Listed entries:
####################

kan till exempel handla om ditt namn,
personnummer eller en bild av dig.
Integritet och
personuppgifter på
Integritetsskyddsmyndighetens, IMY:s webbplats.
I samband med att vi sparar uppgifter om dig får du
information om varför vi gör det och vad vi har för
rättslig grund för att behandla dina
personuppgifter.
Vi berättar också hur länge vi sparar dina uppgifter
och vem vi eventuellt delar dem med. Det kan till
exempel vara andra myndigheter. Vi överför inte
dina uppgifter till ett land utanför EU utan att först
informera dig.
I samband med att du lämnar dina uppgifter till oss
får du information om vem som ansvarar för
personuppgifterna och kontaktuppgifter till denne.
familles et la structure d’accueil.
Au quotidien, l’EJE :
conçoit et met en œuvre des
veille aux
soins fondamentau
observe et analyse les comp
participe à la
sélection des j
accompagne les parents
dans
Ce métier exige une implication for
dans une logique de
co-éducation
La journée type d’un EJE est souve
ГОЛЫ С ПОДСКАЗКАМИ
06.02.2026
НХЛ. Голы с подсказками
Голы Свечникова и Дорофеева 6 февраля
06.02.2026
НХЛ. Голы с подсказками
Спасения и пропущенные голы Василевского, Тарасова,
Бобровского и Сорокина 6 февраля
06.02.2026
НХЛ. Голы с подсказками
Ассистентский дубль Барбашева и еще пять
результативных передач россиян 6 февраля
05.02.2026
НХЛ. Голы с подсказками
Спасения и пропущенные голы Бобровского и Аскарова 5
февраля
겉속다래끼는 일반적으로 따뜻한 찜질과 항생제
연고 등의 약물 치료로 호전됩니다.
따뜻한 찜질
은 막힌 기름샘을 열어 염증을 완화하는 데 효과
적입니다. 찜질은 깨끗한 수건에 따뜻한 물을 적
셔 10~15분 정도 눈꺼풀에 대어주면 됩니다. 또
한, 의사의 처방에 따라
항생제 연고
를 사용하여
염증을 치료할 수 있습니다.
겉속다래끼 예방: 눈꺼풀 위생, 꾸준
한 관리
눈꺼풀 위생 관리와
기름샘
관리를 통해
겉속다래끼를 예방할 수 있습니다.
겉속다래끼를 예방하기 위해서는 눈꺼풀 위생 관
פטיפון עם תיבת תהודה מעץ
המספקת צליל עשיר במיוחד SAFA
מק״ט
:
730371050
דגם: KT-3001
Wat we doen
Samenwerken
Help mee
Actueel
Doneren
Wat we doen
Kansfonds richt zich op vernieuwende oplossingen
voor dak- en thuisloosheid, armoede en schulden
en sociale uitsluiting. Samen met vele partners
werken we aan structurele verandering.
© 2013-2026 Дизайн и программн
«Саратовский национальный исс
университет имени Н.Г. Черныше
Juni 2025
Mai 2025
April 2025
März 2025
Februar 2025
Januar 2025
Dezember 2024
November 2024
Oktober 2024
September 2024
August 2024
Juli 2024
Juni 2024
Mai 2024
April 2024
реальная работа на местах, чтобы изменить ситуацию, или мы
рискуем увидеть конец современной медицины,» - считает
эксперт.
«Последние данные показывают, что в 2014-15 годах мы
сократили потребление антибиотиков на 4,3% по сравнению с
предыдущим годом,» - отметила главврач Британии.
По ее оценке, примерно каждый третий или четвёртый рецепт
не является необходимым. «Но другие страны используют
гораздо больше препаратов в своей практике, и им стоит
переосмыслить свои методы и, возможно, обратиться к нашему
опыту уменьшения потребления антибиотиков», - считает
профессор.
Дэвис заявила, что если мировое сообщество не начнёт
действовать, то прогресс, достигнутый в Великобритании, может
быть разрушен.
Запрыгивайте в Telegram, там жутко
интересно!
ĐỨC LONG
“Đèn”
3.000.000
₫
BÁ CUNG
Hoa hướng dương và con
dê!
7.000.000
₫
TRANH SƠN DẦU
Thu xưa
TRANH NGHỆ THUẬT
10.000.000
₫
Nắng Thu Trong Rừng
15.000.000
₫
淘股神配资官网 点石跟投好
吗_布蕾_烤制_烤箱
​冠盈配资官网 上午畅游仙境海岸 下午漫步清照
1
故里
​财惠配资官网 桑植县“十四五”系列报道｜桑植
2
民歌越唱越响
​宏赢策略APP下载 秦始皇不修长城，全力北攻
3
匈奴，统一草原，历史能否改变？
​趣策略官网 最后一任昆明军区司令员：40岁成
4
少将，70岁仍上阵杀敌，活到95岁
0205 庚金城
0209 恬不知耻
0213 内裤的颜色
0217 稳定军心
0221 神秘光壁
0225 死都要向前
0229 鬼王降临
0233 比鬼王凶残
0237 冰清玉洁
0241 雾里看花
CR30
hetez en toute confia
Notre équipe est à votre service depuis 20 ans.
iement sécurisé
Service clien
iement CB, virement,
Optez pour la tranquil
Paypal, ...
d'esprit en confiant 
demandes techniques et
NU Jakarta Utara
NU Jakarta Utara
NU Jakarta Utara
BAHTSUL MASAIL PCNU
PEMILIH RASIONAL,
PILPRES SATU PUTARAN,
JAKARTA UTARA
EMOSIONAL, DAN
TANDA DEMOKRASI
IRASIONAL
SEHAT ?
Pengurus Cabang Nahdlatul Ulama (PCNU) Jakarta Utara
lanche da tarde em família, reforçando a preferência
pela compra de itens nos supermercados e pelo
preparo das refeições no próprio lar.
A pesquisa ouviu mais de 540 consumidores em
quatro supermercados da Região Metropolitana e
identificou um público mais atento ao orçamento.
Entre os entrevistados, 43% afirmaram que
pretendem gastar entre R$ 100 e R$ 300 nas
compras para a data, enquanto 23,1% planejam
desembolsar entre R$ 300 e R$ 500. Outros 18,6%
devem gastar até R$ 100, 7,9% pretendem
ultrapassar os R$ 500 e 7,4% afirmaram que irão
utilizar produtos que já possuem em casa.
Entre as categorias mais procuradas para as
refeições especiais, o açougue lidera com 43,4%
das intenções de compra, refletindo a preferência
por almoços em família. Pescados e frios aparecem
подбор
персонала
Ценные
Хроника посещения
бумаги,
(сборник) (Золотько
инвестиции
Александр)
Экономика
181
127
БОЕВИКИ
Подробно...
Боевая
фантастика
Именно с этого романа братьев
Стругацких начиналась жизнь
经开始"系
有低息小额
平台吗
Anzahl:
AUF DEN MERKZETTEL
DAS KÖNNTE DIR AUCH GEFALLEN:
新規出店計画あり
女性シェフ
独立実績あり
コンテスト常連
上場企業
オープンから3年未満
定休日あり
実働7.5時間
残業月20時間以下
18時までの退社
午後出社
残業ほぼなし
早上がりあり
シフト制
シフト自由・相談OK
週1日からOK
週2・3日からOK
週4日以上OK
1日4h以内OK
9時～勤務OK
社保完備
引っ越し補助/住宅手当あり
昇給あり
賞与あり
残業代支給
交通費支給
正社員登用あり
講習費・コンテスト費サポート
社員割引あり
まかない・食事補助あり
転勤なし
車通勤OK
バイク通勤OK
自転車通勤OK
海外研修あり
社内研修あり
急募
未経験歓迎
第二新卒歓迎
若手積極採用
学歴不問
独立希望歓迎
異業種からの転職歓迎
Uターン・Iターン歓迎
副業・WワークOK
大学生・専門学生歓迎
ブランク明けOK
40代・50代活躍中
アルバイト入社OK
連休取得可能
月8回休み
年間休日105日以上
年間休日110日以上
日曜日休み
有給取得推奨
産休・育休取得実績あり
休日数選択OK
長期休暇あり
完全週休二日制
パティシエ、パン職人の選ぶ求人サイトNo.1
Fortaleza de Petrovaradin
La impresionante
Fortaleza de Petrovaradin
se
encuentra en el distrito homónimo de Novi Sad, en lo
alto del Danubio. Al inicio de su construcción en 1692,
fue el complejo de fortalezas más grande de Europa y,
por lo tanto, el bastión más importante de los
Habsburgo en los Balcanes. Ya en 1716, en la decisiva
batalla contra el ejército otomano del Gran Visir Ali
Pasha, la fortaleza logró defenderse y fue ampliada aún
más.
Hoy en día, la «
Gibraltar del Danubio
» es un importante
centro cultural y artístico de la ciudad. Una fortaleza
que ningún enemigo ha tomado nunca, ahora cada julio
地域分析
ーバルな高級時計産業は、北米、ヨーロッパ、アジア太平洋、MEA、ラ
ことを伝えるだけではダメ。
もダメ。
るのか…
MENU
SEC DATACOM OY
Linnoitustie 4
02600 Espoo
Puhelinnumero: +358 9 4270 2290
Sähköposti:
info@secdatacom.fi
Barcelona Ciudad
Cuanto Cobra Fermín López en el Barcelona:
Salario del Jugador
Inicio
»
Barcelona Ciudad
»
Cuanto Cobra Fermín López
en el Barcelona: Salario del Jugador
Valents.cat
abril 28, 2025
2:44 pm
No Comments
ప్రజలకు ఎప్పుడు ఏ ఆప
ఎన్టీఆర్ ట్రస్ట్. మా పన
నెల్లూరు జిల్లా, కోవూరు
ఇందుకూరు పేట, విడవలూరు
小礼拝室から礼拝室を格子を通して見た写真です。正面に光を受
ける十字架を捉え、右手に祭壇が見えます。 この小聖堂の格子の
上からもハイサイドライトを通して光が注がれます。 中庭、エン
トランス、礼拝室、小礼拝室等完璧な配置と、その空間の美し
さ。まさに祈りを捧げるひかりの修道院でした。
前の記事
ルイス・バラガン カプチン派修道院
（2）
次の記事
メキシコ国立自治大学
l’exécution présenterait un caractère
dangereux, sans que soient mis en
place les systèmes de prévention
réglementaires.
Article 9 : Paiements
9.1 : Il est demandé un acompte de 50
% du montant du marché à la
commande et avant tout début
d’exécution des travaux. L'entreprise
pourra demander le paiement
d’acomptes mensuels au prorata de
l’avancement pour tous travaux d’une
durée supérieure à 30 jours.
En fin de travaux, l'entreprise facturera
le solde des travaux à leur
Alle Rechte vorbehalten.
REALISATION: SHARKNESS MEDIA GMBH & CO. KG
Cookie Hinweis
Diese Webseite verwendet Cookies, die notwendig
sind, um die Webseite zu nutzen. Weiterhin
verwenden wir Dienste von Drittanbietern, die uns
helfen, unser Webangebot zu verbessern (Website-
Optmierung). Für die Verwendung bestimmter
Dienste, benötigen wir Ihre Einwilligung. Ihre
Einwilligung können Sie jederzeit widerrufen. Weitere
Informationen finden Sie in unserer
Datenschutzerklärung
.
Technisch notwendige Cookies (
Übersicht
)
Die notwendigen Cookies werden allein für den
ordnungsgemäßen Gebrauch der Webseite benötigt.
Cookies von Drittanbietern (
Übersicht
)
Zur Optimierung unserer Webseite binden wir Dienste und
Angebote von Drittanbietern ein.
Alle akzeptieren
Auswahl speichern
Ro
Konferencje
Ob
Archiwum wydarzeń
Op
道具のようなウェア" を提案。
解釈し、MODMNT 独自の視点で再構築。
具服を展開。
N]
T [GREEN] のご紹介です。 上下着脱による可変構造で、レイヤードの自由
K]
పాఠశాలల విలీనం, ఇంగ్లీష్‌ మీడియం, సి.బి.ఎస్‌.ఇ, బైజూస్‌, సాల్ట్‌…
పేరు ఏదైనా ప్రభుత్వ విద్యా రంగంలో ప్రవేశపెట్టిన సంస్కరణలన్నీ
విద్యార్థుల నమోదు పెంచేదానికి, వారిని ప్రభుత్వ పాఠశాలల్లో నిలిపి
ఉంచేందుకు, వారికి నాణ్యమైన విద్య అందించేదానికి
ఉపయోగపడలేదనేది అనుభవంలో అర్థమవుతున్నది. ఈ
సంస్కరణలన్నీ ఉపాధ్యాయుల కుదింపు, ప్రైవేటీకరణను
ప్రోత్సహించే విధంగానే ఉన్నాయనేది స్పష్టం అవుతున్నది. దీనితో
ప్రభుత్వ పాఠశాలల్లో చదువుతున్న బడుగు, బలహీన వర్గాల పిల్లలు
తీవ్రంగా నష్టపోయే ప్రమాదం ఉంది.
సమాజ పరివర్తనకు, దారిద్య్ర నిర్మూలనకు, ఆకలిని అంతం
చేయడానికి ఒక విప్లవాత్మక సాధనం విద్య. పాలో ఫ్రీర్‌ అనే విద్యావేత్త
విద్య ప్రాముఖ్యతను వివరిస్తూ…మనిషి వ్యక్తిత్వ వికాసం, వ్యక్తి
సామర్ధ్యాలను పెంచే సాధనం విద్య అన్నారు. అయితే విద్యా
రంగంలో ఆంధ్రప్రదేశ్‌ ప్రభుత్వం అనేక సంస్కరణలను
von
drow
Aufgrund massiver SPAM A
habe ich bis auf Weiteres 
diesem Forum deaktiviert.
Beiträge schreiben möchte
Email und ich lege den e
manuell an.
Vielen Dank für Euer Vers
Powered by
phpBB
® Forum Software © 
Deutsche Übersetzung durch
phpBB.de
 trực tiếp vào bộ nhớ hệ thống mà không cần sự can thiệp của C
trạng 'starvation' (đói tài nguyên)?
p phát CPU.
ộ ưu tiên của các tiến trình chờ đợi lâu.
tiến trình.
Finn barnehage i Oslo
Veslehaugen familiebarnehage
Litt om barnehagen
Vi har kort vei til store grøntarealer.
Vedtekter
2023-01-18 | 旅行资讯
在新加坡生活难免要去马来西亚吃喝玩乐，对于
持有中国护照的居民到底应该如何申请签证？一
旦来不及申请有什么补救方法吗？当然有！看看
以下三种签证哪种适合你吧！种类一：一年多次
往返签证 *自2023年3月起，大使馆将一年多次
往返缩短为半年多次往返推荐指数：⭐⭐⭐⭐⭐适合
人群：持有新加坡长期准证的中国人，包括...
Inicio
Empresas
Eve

####################

Request: Every line that holds the word "importante" should be copied from the listing.

Solution to this task:
por lo tanto, el bastión más importante de los
» es un importante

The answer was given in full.